Return, unchanged, the part of the records that opens with the line containing "MISSED TWO POINT CONVERSION" and closes with the line containing "Around the Web". Include both of those lines.

================

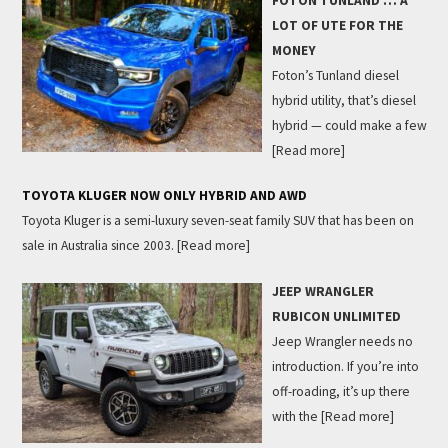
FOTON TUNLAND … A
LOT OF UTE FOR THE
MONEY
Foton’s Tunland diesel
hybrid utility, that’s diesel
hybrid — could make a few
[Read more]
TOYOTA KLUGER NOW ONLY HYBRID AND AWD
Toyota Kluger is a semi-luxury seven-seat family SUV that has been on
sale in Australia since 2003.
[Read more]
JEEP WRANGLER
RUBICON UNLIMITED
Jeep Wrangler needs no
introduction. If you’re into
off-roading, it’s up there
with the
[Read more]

================

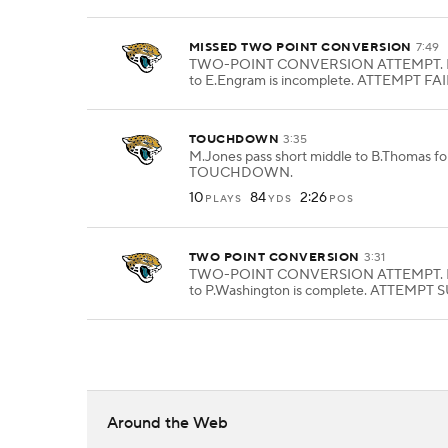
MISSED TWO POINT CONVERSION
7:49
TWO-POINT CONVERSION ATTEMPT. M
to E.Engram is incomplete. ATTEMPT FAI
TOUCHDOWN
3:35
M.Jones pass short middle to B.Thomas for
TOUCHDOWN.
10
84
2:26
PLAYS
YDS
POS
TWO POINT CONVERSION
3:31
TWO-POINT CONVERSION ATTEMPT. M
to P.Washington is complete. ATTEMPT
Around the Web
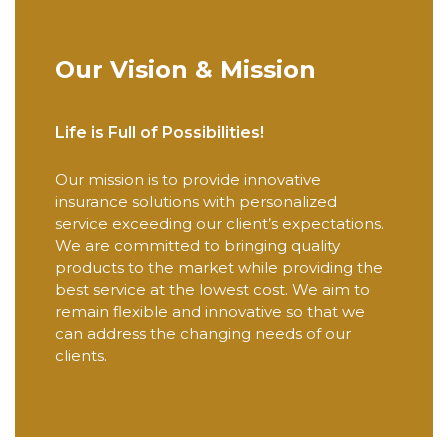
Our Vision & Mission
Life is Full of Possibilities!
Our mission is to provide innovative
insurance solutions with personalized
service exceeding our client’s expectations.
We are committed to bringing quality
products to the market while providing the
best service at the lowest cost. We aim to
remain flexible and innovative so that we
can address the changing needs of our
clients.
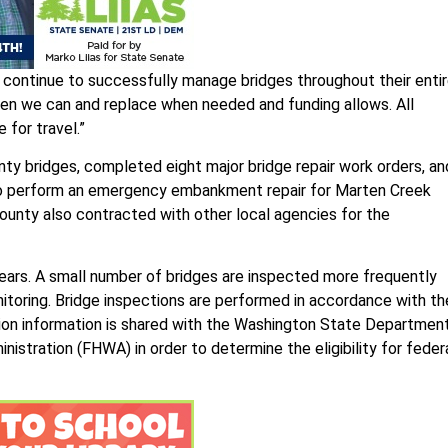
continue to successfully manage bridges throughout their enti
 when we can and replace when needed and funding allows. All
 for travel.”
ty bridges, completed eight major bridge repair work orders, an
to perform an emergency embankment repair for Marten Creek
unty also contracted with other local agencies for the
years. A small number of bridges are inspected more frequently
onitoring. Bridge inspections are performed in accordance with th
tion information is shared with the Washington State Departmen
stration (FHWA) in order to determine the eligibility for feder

================

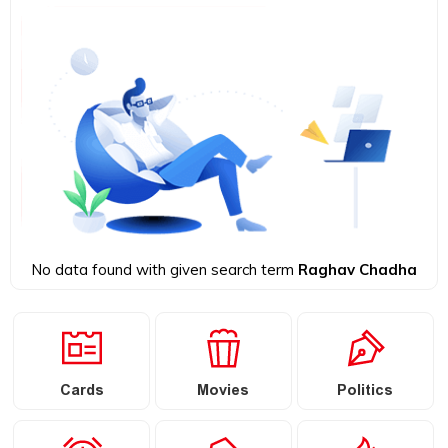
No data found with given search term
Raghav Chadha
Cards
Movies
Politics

================

### OUTPUT
MISSED TWO POINT CONVERSION
7:49
TWO-POINT CONVERSION ATTEMPT. M
to E.Engram is incomplete. ATTEMPT FAI
TOUCHDOWN
3:35
M.Jones pass short middle to B.Thomas for
TOUCHDOWN.
10
84
2:26
PLAYS
YDS
POS
TWO POINT CONVERSION
3:31
TWO-POINT CONVERSION ATTEMPT. M
to P.Washington is complete. ATTEMPT
Around the Web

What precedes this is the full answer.